Recorded data
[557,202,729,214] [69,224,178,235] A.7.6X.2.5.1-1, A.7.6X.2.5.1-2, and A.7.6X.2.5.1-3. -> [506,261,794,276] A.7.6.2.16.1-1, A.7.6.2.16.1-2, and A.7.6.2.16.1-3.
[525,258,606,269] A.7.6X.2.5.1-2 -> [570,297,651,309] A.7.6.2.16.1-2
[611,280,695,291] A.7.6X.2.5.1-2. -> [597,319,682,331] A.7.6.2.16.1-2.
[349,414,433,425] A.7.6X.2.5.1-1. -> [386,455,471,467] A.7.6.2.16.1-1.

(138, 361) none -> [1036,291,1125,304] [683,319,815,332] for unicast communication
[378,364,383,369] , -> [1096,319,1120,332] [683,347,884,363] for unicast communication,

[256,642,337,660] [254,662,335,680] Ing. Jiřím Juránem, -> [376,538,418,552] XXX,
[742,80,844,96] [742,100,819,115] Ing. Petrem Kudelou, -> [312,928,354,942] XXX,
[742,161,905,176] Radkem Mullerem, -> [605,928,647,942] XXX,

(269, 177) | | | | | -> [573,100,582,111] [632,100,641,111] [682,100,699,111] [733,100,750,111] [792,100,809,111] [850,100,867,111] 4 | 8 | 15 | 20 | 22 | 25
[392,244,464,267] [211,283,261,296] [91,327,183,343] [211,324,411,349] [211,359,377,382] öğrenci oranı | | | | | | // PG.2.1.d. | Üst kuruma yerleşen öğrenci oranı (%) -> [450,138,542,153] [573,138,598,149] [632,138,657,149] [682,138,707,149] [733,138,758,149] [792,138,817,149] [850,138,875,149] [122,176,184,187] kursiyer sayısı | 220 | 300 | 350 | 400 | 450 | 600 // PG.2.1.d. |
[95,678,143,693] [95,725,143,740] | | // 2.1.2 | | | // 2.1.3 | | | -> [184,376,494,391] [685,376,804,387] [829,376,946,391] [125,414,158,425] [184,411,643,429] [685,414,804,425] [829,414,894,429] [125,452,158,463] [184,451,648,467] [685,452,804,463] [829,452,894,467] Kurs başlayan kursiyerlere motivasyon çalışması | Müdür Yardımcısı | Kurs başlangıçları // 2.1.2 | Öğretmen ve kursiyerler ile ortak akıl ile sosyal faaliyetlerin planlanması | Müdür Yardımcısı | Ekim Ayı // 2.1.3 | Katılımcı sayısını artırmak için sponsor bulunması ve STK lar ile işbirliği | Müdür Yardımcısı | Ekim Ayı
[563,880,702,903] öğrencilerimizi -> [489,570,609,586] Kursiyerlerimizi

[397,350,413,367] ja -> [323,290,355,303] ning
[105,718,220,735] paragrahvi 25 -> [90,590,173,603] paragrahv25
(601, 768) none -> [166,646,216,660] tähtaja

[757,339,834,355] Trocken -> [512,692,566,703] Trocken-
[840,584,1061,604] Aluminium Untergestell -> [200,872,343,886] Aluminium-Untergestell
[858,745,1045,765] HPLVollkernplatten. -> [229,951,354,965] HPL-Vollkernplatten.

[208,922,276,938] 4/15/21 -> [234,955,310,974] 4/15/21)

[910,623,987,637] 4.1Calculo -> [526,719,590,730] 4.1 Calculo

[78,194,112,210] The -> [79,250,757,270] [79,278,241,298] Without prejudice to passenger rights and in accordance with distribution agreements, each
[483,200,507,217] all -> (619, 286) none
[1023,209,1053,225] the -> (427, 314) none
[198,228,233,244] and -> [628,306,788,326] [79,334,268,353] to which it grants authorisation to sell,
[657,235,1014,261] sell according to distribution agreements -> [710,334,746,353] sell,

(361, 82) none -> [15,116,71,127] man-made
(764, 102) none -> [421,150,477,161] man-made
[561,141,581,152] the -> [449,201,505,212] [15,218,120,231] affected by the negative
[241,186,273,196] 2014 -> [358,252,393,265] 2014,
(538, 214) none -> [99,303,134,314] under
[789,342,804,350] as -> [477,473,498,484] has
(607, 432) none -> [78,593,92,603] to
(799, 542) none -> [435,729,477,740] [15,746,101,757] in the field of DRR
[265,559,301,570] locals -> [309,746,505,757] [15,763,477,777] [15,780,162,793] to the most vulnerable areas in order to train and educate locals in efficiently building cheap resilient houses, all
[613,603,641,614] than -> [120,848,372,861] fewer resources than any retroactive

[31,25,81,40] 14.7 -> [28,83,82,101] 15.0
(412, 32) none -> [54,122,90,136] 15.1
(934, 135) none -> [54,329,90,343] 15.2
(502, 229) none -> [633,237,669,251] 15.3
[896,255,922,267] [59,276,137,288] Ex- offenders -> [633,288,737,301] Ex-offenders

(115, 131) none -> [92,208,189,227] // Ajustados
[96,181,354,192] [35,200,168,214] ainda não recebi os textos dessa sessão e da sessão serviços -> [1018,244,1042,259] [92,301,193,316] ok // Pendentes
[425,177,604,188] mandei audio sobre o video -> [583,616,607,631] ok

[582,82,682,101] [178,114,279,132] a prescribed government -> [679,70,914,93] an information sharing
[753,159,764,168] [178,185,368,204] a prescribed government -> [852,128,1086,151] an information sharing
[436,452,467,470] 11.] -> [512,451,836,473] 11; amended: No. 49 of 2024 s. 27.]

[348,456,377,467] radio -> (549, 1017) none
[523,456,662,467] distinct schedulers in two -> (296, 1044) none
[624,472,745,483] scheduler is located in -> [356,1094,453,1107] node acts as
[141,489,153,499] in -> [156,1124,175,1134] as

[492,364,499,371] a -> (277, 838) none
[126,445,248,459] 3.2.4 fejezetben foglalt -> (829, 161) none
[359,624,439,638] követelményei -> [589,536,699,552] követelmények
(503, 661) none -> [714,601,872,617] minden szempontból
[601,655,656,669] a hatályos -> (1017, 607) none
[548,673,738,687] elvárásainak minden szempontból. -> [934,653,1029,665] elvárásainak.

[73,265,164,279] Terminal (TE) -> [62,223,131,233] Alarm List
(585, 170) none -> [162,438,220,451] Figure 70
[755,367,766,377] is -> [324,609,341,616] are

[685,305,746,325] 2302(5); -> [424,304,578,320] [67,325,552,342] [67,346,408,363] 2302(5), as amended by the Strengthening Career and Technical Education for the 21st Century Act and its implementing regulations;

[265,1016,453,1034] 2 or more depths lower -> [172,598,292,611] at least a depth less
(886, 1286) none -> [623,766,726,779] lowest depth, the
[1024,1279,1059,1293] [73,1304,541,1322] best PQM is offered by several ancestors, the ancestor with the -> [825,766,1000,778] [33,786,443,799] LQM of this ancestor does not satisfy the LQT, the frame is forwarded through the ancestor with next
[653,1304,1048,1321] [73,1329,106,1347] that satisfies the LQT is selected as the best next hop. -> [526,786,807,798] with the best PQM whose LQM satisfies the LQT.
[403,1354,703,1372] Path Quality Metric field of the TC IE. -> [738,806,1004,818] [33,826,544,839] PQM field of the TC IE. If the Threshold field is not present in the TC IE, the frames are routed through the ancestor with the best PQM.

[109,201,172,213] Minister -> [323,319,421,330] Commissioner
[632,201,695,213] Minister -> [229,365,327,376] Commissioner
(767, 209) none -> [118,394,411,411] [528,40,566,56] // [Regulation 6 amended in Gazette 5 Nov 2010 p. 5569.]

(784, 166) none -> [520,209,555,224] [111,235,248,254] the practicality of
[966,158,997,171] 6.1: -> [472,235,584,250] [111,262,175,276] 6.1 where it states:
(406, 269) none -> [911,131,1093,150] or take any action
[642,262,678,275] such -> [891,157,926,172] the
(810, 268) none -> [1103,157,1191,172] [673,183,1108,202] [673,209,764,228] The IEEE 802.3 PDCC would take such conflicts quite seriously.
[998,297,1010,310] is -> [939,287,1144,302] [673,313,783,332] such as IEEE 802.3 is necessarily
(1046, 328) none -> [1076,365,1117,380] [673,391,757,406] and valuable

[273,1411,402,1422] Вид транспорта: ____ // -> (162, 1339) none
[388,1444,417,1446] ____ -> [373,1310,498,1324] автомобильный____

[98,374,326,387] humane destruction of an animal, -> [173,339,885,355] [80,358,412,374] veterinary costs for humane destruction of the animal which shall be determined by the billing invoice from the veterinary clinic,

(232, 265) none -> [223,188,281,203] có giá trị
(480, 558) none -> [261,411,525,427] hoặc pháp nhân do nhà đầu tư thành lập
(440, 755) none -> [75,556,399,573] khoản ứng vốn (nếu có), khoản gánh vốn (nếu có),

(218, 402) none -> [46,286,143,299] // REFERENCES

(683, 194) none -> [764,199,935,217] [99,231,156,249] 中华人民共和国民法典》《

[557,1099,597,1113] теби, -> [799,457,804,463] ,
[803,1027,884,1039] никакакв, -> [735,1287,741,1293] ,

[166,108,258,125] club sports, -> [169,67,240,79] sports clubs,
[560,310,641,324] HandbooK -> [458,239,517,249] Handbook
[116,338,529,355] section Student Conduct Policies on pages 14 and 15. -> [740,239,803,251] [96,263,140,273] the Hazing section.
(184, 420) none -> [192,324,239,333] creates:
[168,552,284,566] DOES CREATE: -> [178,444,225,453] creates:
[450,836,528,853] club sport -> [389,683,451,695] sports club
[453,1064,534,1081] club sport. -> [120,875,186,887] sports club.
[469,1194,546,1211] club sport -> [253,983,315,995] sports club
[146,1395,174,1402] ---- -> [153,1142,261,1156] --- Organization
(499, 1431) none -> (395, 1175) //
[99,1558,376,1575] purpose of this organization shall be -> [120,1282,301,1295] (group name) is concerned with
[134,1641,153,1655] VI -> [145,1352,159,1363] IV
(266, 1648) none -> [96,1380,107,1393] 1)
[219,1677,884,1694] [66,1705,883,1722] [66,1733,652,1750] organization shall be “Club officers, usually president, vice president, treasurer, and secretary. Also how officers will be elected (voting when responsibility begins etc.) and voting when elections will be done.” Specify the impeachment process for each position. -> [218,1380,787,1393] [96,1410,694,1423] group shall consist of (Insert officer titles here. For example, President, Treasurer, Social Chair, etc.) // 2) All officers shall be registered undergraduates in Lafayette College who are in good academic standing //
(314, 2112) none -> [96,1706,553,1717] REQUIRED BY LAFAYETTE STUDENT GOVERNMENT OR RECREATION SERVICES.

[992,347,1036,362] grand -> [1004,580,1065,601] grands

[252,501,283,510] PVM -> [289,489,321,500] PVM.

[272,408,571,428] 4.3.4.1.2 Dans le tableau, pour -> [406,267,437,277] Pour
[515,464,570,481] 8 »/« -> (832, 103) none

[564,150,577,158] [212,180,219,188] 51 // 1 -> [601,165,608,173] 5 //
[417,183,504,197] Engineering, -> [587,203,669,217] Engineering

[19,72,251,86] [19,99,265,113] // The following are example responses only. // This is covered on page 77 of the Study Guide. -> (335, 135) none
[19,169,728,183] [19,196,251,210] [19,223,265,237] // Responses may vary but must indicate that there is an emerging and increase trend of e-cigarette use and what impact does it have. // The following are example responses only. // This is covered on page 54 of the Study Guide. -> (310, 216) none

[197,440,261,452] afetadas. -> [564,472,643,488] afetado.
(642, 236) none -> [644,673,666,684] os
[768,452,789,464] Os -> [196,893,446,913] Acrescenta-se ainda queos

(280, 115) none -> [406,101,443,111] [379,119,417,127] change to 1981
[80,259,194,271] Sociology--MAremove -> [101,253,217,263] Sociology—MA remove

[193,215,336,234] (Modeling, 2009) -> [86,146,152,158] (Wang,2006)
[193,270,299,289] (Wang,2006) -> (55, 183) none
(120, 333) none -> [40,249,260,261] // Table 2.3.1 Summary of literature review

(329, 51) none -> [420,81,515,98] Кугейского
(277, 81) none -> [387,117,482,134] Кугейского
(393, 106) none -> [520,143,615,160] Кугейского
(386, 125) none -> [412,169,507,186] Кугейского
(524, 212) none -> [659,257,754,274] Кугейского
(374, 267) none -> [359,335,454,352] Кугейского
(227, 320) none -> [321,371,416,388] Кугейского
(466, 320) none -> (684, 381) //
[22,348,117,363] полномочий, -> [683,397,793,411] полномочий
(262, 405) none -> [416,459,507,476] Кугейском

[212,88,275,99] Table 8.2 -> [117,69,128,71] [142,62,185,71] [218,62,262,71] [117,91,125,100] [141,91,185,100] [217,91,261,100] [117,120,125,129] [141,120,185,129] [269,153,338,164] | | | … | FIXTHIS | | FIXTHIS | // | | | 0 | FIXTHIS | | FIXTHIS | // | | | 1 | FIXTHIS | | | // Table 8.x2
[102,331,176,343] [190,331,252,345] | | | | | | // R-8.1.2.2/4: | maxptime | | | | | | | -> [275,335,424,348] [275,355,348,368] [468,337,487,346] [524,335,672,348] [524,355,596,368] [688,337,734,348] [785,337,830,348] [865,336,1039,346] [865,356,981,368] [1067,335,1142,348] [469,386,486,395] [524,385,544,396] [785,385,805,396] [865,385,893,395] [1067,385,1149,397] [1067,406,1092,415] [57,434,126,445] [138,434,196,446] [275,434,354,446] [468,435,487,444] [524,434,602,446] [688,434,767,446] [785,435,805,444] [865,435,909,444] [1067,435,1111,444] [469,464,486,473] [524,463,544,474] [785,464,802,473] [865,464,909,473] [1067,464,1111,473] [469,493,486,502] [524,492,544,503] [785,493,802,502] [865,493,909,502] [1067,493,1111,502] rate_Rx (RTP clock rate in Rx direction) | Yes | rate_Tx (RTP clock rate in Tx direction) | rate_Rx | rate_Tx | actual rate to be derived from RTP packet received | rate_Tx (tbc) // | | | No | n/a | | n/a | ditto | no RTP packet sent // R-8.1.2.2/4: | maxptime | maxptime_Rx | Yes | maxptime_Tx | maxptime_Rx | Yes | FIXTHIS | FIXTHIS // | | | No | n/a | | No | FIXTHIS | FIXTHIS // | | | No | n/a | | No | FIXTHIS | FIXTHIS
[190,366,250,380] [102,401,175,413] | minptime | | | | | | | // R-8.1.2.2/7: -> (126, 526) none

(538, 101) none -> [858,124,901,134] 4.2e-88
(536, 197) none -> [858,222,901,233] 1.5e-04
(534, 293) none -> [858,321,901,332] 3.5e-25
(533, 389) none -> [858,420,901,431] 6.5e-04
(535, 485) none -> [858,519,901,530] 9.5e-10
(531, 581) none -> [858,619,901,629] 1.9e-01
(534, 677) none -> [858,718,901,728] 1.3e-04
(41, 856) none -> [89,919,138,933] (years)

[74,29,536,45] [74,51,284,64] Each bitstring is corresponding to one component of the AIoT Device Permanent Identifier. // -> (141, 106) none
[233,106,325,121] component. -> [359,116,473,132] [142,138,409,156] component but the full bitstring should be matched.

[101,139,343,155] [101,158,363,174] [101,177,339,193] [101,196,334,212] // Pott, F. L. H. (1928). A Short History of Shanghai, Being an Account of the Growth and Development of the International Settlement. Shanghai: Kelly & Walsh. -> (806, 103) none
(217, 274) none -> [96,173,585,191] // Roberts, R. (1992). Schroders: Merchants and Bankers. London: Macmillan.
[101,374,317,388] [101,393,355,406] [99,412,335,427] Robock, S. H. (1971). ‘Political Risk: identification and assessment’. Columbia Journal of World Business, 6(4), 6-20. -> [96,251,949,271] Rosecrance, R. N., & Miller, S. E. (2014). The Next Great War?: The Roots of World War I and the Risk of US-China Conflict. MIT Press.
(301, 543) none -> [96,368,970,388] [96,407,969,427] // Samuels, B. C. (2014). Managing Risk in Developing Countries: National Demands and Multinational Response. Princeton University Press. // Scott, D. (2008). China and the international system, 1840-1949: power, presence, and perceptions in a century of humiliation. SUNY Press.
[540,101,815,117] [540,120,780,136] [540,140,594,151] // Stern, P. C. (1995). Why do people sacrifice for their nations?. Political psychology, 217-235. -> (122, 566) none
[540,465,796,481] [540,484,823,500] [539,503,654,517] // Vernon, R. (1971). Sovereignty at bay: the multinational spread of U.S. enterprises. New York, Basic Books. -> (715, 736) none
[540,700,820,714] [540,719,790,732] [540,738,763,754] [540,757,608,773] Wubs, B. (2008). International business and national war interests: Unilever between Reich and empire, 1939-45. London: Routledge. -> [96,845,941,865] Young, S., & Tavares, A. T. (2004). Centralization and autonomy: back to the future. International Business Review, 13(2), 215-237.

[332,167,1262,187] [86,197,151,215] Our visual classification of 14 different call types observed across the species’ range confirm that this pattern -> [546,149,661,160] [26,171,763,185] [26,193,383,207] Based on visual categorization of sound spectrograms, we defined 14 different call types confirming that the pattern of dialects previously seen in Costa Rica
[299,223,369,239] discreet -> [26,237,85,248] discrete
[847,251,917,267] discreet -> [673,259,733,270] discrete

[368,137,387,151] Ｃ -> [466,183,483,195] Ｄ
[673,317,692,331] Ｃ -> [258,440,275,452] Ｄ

| EXERCISE BRIEF |
Starting at the line above that contains "(524, 212) none", repeat each line exactly up to and including the line that contains "[212,88,275,99] Table 8.2", and stop there.

| REPLY |
(524, 212) none -> [659,257,754,274] Кугейского
(374, 267) none -> [359,335,454,352] Кугейского
(227, 320) none -> [321,371,416,388] Кугейского
(466, 320) none -> (684, 381) //
[22,348,117,363] полномочий, -> [683,397,793,411] полномочий
(262, 405) none -> [416,459,507,476] Кугейском

[212,88,275,99] Table 8.2 -> [117,69,128,71] [142,62,185,71] [218,62,262,71] [117,91,125,100] [141,91,185,100] [217,91,261,100] [117,120,125,129] [141,120,185,129] [269,153,338,164] | | | … | FIXTHIS | | FIXTHIS | // | | | 0 | FIXTHIS | | FIXTHIS | // | | | 1 | FIXTHIS | | | // Table 8.x2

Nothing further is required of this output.